===== Supplied text =====

[PATCH 5.6 051/254] block, zoned: fix integer overflow with BLKRESETZONE et al

From: Greg Kroah-Hartman
Date: Thu Apr 16 2020 - 11:02:25 EST


From: Alexey Dobriyan <adobriyan@xxxxxxxxx>

[ Upstream commit 11bde986002c0af67eb92d73321d06baefae7128 ]

Check for overflow in addition before checking for end-of-block-device.

Steps to reproduce:

#define _GNU_SOURCE 1
#include <sys/ioctl.h>
#include <sys/types.h>
#include <sys/stat.h>
#include <fcntl.h>

typedef unsigned long long __u64;

struct blk_zone_range {
__u64 sector;
__u64 nr_sectors;
};

#define BLKRESETZONE _IOW(0x12, 131, struct blk_zone_range)

int main(void)
{
int fd = open("/dev/nullb0", O_RDWR|O_DIRECT);
struct blk_zone_range zr = {4096, 0xfffffffffffff000ULL};
ioctl(fd, BLKRESETZONE, &zr);
return 0;
}

BUG: KASAN: null-ptr-deref in submit_bio_wait+0x74/0xe0
Write of size 8 at addr 0000000000000040 by task a.out/1590

CPU: 8 PID: 1590 Comm: a.out Not tainted 5.6.0-rc1-00019-g359c92c02bfa #2
Hardware name: QEMU Standard PC (i440FX + PIIX, 1996), BIOS ?-20190711_202441-buildvm-armv7-10.arm.fedoraproject.org-2.fc31 04/01/2014
Call Trace:
dump_stack+0x76/0xa0
__kasan_report.cold+0x5/0x3e
kasan_report+0xe/0x20
submit_bio_wait+0x74/0xe0
blkdev_zone_mgmt+0x26f/0x2a0
blkdev_zone_mgmt_ioctl+0x14b/0x1b0
blkdev_ioctl+0xb28/0xe60
block_ioctl+0x69/0x80
ksys_ioctl+0x3af/0xa50

Reviewed-by: Christoph Hellwig <hch@xxxxxx>
Signed-off-by: Alexey Dobriyan (SK hynix) <adobriyan@xxxxxxxxx>
Signed-off-by: Jens Axboe <axboe@xxxxxxxxx>
Signed-off-by: Sasha Levin <sashal@xxxxxxxxxx>
---
block/blk-zoned.c | 2 +-
1 file changed, 1 insertion(+), 1 deletion(-)

diff --git a/block/blk-zoned.c b/block/blk-zoned.c
index 05741c6f618be..6b442ae96499a 100644
--- a/block/blk-zoned.c
+++ b/block/blk-zoned.c
@@ -173,7 +173,7 @@ int blkdev_zone_mgmt(struct block_device *bdev, enum req_opf op,
if (!op_is_zone_mgmt(op))
return -EOPNOTSUPP;

- if (!nr_sectors || end_sector > capacity)
+ if (end_sector <= sector || end_sector > capacity)
/* Out of range */
return -EINVAL;

--
2.20.1

===== Supplied entries =====

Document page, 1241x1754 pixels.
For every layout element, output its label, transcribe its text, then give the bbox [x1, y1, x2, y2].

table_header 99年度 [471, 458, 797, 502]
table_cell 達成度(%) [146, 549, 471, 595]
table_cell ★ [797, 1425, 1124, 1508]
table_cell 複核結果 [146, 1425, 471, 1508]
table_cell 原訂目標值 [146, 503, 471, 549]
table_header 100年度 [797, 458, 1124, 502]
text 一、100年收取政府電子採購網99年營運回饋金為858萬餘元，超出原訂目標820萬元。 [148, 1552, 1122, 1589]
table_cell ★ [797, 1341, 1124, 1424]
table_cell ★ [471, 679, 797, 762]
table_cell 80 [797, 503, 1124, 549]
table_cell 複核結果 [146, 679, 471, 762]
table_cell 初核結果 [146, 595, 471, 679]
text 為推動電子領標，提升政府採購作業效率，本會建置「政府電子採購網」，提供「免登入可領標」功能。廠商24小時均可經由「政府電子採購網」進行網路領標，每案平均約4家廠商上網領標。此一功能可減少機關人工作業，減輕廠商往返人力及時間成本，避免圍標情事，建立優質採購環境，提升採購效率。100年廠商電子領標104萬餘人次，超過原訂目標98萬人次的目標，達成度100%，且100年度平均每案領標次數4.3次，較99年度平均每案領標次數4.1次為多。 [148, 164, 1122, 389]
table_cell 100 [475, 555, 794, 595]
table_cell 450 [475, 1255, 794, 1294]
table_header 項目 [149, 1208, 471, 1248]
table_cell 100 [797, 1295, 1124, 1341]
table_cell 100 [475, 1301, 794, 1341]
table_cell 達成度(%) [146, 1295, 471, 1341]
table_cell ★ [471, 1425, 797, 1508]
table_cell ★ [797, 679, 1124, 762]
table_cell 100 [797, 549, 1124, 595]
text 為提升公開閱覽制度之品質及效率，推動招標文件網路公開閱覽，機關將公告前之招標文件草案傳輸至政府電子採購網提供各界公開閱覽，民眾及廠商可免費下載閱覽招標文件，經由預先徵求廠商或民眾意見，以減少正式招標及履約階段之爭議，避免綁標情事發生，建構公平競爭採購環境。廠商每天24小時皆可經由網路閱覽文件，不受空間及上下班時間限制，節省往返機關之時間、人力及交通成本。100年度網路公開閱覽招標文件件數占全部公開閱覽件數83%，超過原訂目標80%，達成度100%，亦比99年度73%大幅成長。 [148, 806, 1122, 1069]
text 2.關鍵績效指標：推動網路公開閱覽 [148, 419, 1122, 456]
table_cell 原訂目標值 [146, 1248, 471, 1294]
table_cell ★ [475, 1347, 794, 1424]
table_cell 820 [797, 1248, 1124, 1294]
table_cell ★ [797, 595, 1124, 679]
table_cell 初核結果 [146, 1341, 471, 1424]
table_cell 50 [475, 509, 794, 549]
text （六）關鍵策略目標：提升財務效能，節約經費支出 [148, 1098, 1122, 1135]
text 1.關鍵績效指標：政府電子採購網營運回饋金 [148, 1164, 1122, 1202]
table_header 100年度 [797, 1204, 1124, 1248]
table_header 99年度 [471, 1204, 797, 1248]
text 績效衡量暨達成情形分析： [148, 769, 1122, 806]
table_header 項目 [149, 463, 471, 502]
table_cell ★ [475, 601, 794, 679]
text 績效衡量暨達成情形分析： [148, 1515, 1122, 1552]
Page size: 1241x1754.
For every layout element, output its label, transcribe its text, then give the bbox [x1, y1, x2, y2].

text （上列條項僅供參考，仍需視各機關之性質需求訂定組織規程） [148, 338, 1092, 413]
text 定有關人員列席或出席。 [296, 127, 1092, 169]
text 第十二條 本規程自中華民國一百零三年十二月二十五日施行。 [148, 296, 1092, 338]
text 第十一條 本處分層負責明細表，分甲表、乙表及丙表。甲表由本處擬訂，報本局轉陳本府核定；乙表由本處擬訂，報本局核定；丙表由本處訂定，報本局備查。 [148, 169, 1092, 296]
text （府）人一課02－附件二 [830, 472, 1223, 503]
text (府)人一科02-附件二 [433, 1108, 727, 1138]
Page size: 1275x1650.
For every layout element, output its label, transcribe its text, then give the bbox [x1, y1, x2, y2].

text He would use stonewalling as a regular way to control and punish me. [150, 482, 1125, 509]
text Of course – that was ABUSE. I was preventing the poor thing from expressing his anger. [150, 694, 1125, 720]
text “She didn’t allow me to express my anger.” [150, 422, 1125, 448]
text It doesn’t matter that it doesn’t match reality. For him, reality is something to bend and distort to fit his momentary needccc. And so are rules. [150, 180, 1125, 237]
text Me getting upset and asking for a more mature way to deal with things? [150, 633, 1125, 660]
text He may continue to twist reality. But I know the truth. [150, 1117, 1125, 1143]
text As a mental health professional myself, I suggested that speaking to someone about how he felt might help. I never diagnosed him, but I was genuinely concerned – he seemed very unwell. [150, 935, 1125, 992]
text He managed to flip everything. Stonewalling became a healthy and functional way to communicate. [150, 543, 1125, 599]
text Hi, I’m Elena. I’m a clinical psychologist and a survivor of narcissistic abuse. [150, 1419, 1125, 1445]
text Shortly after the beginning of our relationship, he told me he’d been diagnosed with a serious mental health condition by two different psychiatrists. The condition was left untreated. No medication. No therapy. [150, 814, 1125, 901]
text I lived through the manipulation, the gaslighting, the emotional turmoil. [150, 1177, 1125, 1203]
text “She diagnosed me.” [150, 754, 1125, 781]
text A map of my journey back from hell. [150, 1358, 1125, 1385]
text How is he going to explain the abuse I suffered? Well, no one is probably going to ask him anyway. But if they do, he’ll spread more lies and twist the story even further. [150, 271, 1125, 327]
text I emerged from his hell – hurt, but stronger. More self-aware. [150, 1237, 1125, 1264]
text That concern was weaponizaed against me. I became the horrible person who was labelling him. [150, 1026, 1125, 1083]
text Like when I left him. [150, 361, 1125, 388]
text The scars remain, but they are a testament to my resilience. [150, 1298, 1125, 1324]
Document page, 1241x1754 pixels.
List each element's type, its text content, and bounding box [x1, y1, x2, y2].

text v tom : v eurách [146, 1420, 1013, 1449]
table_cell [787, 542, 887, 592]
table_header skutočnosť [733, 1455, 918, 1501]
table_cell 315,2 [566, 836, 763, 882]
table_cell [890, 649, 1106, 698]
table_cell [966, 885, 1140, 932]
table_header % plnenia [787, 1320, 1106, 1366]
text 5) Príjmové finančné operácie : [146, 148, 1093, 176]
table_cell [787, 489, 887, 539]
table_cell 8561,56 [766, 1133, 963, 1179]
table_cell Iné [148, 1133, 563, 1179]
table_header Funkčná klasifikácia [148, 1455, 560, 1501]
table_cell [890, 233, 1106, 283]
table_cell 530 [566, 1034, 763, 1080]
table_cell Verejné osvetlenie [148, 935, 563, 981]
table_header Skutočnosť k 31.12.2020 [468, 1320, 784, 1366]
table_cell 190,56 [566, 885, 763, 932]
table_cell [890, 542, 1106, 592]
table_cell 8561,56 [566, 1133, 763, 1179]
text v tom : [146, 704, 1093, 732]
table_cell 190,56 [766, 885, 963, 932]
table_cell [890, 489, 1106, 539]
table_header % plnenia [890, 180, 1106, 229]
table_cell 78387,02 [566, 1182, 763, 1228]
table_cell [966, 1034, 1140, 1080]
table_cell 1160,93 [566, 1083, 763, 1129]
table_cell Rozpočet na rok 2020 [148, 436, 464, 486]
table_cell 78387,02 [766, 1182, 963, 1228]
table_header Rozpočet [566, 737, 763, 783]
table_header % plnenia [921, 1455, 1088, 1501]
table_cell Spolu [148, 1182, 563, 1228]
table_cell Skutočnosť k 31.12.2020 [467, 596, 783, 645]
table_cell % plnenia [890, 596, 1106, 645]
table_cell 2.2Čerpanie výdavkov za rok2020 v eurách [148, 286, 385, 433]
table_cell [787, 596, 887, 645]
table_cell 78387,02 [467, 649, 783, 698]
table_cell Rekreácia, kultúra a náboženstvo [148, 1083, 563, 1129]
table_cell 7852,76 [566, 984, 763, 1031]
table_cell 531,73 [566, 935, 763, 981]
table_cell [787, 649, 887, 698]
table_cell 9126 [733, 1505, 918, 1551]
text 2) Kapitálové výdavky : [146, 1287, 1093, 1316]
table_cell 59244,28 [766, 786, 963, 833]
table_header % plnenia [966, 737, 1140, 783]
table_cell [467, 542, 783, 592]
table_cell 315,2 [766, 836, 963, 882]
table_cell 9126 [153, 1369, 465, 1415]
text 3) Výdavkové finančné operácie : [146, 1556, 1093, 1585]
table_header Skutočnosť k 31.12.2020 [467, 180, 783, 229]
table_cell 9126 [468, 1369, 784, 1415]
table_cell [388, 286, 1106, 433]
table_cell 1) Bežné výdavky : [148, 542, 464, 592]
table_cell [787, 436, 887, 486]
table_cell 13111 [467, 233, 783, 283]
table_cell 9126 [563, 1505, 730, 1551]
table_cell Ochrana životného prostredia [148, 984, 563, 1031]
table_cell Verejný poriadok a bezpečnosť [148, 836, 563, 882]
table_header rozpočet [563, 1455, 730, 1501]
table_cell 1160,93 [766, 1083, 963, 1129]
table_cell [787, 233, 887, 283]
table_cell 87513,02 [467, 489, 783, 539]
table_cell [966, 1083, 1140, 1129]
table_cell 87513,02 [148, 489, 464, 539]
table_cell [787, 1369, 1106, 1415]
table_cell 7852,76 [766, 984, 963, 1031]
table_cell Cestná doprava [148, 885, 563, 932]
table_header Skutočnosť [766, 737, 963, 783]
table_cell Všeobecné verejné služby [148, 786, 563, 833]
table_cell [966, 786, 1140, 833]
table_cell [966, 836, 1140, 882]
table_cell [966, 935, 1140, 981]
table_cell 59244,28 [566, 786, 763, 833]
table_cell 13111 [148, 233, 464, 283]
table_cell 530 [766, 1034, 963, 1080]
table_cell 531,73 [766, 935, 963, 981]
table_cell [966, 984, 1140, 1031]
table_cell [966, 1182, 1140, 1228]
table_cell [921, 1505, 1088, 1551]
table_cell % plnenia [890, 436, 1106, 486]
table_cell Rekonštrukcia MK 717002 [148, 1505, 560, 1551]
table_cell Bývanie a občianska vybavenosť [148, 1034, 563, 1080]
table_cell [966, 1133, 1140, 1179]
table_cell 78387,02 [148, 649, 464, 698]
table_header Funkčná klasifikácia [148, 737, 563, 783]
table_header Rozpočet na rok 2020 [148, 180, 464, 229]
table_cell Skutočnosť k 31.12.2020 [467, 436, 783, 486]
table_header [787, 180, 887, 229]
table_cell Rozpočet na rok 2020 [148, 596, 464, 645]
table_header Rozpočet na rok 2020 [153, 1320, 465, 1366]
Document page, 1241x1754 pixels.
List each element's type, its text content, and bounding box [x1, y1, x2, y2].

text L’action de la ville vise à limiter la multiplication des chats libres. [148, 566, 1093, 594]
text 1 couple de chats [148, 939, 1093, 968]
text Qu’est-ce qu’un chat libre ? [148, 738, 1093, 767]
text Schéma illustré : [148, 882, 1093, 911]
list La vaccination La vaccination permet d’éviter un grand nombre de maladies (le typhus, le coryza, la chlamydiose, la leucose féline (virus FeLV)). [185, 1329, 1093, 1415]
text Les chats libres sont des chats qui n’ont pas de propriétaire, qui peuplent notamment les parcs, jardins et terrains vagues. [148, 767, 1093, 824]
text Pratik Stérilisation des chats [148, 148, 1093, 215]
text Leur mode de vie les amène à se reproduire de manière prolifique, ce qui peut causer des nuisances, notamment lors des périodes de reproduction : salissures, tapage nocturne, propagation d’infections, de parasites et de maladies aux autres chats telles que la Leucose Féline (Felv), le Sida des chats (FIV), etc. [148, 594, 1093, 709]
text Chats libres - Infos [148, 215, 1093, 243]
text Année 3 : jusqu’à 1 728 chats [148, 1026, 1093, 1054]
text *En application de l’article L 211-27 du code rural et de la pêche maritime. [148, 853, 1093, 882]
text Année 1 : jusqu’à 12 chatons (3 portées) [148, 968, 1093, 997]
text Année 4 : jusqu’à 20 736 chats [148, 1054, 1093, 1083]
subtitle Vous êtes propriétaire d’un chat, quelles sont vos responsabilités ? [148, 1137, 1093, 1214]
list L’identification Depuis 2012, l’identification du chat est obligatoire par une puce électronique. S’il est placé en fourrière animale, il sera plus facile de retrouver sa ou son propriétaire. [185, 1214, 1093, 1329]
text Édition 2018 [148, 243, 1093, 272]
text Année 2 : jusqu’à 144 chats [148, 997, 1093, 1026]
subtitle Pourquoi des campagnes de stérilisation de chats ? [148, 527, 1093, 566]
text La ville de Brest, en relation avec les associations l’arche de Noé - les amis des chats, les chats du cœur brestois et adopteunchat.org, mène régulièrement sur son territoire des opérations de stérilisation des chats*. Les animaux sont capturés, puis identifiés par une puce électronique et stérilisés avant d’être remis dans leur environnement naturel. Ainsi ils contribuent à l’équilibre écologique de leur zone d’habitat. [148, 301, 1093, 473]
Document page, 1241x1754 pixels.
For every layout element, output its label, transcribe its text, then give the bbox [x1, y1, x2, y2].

=====

Requirement –
Could you extract the part of the patch between "[PATCH 5.6 051/254]" and "checking for end-of-block-device.", inclusive, word for word? The entries are separate material from the patch.

Solution to this problem –
[PATCH 5.6 051/254] block, zoned: fix integer overflow with BLKRESETZONE et al

From: Greg Kroah-Hartman
Date: Thu Apr 16 2020 - 11:02:25 EST


From: Alexey Dobriyan <adobriyan@xxxxxxxxx>

[ Upstream commit 11bde986002c0af67eb92d73321d06baefae7128 ]

Check for overflow in addition before checking for end-of-block-device.